Already, nearly 100 families are living at Overlook Park, and the waiting list to take up residence has grown.
Carmen Kuilan, one of the first residents to move in, is pleased with what she sees. “I love it. Everything I love. Thank you very much,” Kuilan told assembled project partners at a recent ceremony marking the opening of two of four phases of the development. Kuilan, who lives in a two-bedroom apartment with her elderly mother, got to rub shoulders with Congressman Charlie Dent (PA-15), Mayor Ed Pawlowski and business leaders at the event. Displaced residents of the old, barracks-like public housing project have first preference on new units, but must still meet income eligibility guidelines. The entire neighborhood, consisting of 269 rental and 53 homeownership units, is expected to be completed in 2009.

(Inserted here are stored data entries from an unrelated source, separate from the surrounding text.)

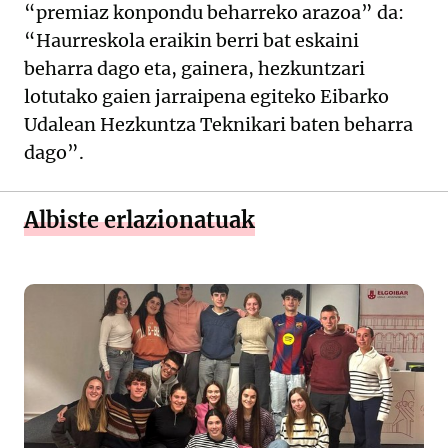
“premiaz konpondu beharreko arazoa” da:
“Haurreskola eraikin berri bat eskaini
beharra dago eta, gainera, hezkuntzari
lotutako gaien jarraipena egiteko Eibarko
Udalean Hezkuntza Teknikari baten beharra
dago”.
Albiste erlazionatuak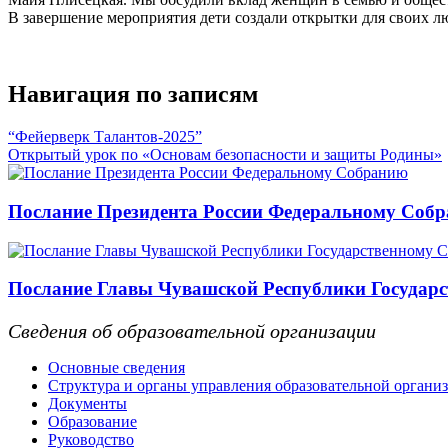
В завершение мероприятия дети создали открытки для своих л
Навигация по записям
“Фейерверк Талантов-2025”
Открытый урок по «Основам безопасности и защиты Родины»
Послание Президента России Федеральному Соб
Послание Главы Чувашской Республики Государс
Сведения об образовательной организации
Основные сведения
Структура и органы управления образовательной органи
Документы
Образование
Руководство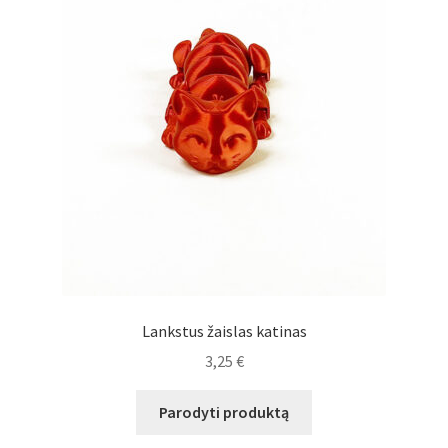
Lankstus žaislas katinas
3,25
€
Parodyti produktą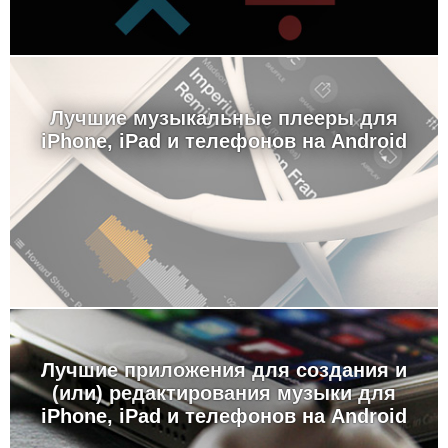
Лучшие музыкальные плееры для
iPhone, iPad и телефонов на Android
Лучшие приложения для создания и
(или) редактирования музыки для
iPhone, iPad и телефонов на Android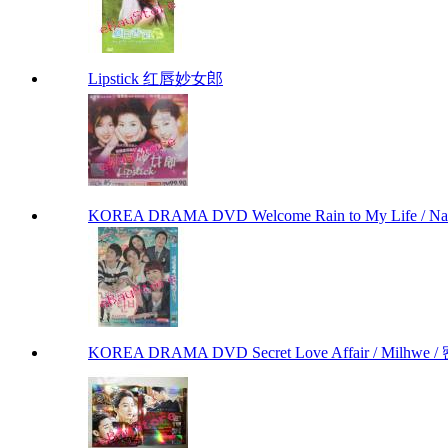
Lipstick 红唇妙女郎
KOREA DRAMA DVD Welcome Rain to My Life / Na
KOREA DRAMA DVD Secret Love Affair / Milhwe /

Overlook Park is being brought to life through a strong strategic partnership involving the Allentown Housing Authority, the Pennsylvania Housing Finance Agency, FHLBank Pittsburgh and FHLBank member Keystone Nazareth Bank, which helped the Authority apply for, and then delivered a $300,000 Affordable Housing Program grant. The developer, Pennrose Properties, is also working on a similar redevelopment in Easton, PA.
“Overlook Park’s mix of public housing, affordable and market-rate homeownership is creating a truly mixed-income neighborhood that helps residents experience safety and community stability while creating wealth through home equity,” Mayor Pawlowski said. “It will help put more families on the road to self-sufficiency.”